Sometimes, needs must and we have to do things we don’t want to do. Most performers will have been in this position at some point or another. What we have in common is that we have a passion and a drive for something that to us, is worth the hardship.
When I was at school, I believed that intelligence was achieving high grades in academic subjects. You were officially clever if you were excellent at Maths and Science, end of. I was not strong in these fields which led me to believe I was not intelligent. Despite achieving above average grades in other areas I firmly believed I was pretty thick for a long time.
Recently, it dawned on me that I might just be more intelligent than I thought. I was sitting at the Public Policy Exchange’s conference about promoting positive mental health and body image in young people. Surrounded by Doctors, University Professors, Social Entrepreneurs and even an MP. These are people whom I respect and whole-heartedly believe they are seriously intelligent. What surprised me was that not only did I fully understand everything they talked about but I found I had some insight in the area, could add to what they said and even ended up forming a relationship which has now grown into a professional collaboration.
Ken Robinson once said that we don’t grow into creativity, we grow out of it. I know this to be true; teachers and parents can often be quite discouraging of childrens’ creative abilities just in case they might, heaven forbid, make a career out of it.
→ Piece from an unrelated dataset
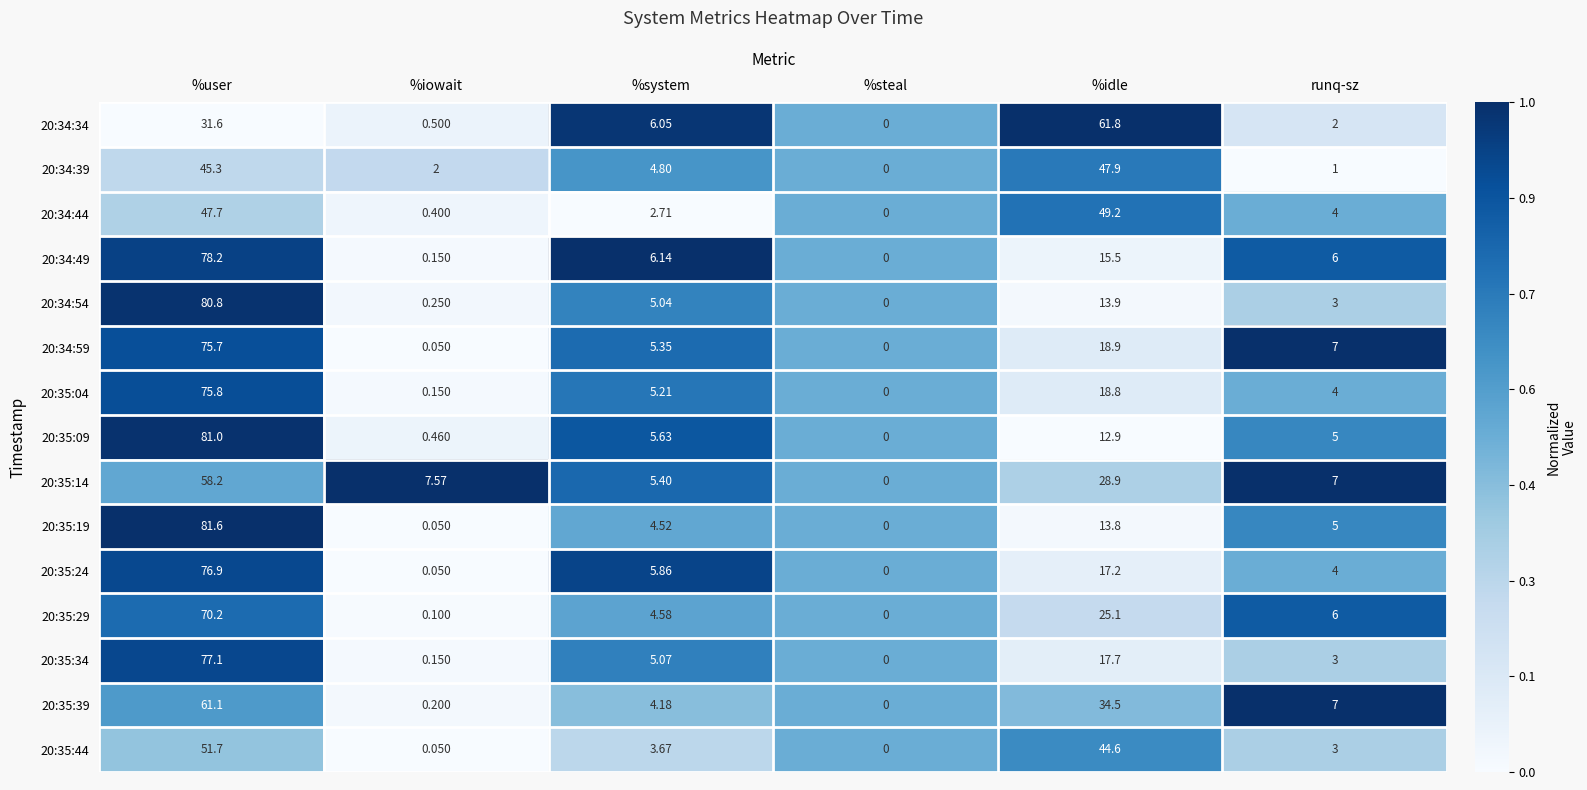

Where is 20:35:19 nearest to the value 40?

%idle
I was so lucky to have supportive people around me who have been telling me for years that I’ve never been stupid, it’s a shame it took so long for me to believe them. I may not know my periodic table and I still have to use my fingers sometimes to add up(!) but I’m confident that I have a job that many people would never be able to do.
My point is that the man ranting at my friend had us performers wrong. It’s so true that if you have a job you love you’ll never work a day in your life. It’s sad that a lot of people will never experience this but what the security guard failed to notice was that the man standing opposite him in the exact same career, really loves his job!
Intelligence and learning abilities come in all shapes and sizes. Our brains, much like our bodies come in a wide variety of strengths, weaknesses and talents. We should celebrate our minds and bodies as one and embrace our unique abilities instead of constantly trying to conform with stereotypes laid out for us by modern society.
Everybody is good at something. It doesn’t matter what that something is, the point is that you’re good at it! Do it your way, in your own time and be proud of what sets you apart.